In the case of the highly competitive cereal market, there are fears that exporters will lose market share to their international competitors, particularly in the international market for wheat and soybeans.

Many of Argentina’s fruits are exported on consignment and stored in gigantic refrigerated warehouses in the Dutch port of Rotterdam. From there they are sold over a period of time, giving exporters the flexibility to respond quickly to favorable prices. Under present conditions, the warehouses cannot be restocked.

The situation is even more severe for exports of capital goods, such as a recently sold nuclear plant to Australia. Those goods are typically financed through complex long-term financial arrangements that have been made impossible by the controls on financial flows.
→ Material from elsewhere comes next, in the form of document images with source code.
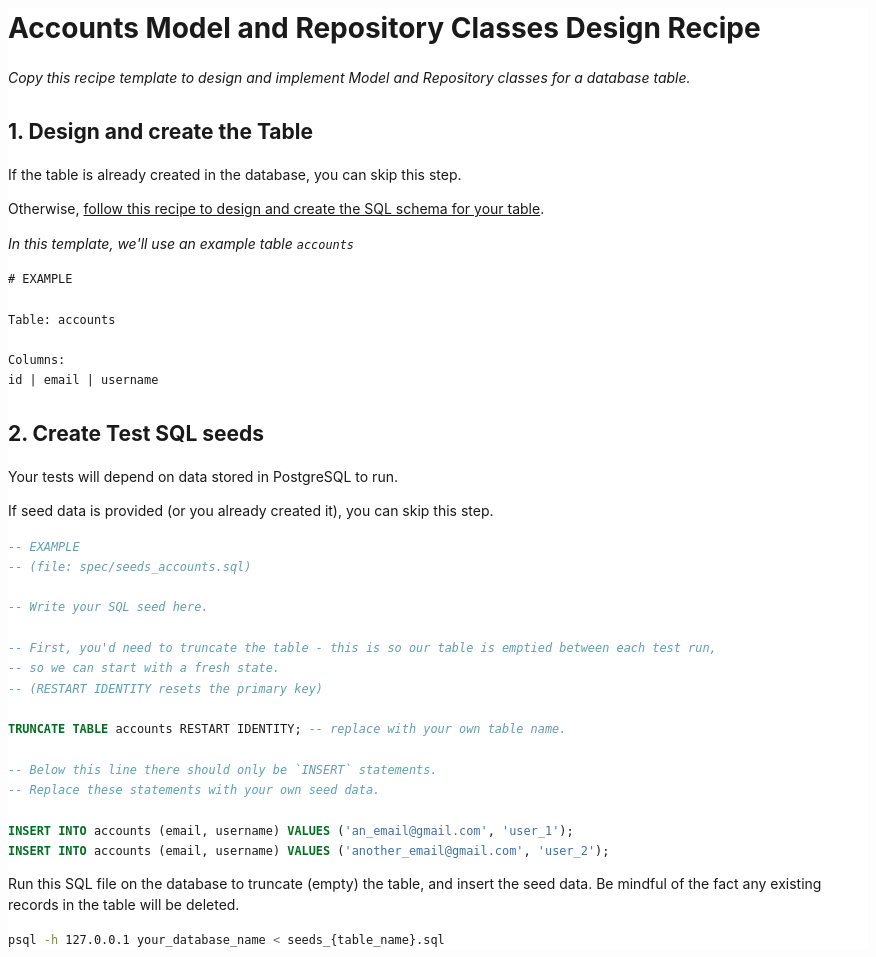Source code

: # Accounts Model and Repository Classes Design Recipe

_Copy this recipe template to design and implement Model and Repository classes for a database table._

## 1. Design and create the Table

If the table is already created in the database, you can skip this step.

Otherwise, [follow this recipe to design and create the SQL schema for your table](./single_table_design_recipe_template.md).

*In this template, we'll use an example table `accounts`*

```
# EXAMPLE

Table: accounts

Columns:
id | email | username
```

## 2. Create Test SQL seeds

Your tests will depend on data stored in PostgreSQL to run.

If seed data is provided (or you already created it), you can skip this step.

```sql
-- EXAMPLE
-- (file: spec/seeds_accounts.sql)

-- Write your SQL seed here.

-- First, you'd need to truncate the table - this is so our table is emptied between each test run,
-- so we can start with a fresh state.
-- (RESTART IDENTITY resets the primary key)

TRUNCATE TABLE accounts RESTART IDENTITY; -- replace with your own table name.

-- Below this line there should only be `INSERT` statements.
-- Replace these statements with your own seed data.

INSERT INTO accounts (email, username) VALUES ('an_email@gmail.com', 'user_1');
INSERT INTO accounts (email, username) VALUES ('another_email@gmail.com', 'user_2');

```

Run this SQL file on the database to truncate (empty) the table, and insert the seed data. Be mindful of the fact any existing records in the table will be deleted.

```bash
psql -h 127.0.0.1 your_database_name < seeds_{table_name}.sql
```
While Duhalde has promised policies to protect Argentine industries and require firms laying off employees to boost compensation, it is maintaining the “zero deficit” policy of its predecessor and has pledged to resume interest payments on the foreign debt once its economic emergency measures are in place.

The impact of the financial implosion is beginning to be felt in Brazil, Chile and in Spain, countries with close economic ties to Argentina. Spanish banks and companies with large investments in Argentina saw their share prices plummet on the Madrid stock exchange in the aftermath of the devaluation. Duhalde’s proposal that debts incurred in dollars (up to $100,000) will be transformed into pesos, and that utility bills cannot be increased to compensate for the devaluation has raised the prospect of a banking collapse and severe losses for foreign companies that bought up privatized companies.

Spanish capital is by far the largest foreign investor in Argentina, pouring a total of $41 billion into the country to take over formerly state-owned telephone, oil, gas and electrical companies.

Between the hammer blows of last week’s social protests and the IMF’s intransigent demands for further spending cuts, the ruling elite agreed on this “government of national salvation,” with the knowledge and consent of the Bush Administration. Duhalde’s appointment was favorably received in Wall Street; the price of Argentine bonds increased and the Argentine stock index, the Merval, rose in the aftermath of his installation.

Nonetheless, the Bush administration has signaled that it has no intention of proposing a new plan to bail out Argentina. The abandonment of what was once Washington’s closest ally on the continent increases the prospects of the crisis and defaults on debts spreading to other Latin American countries.

Meanwhile, with the further reduction in the already depressed incomes of the masses of the Argentine working and middle classes, and a government of discredited politicians in charge, a deepening of the social clashes that have rocked the country in recent weeks is inevitable.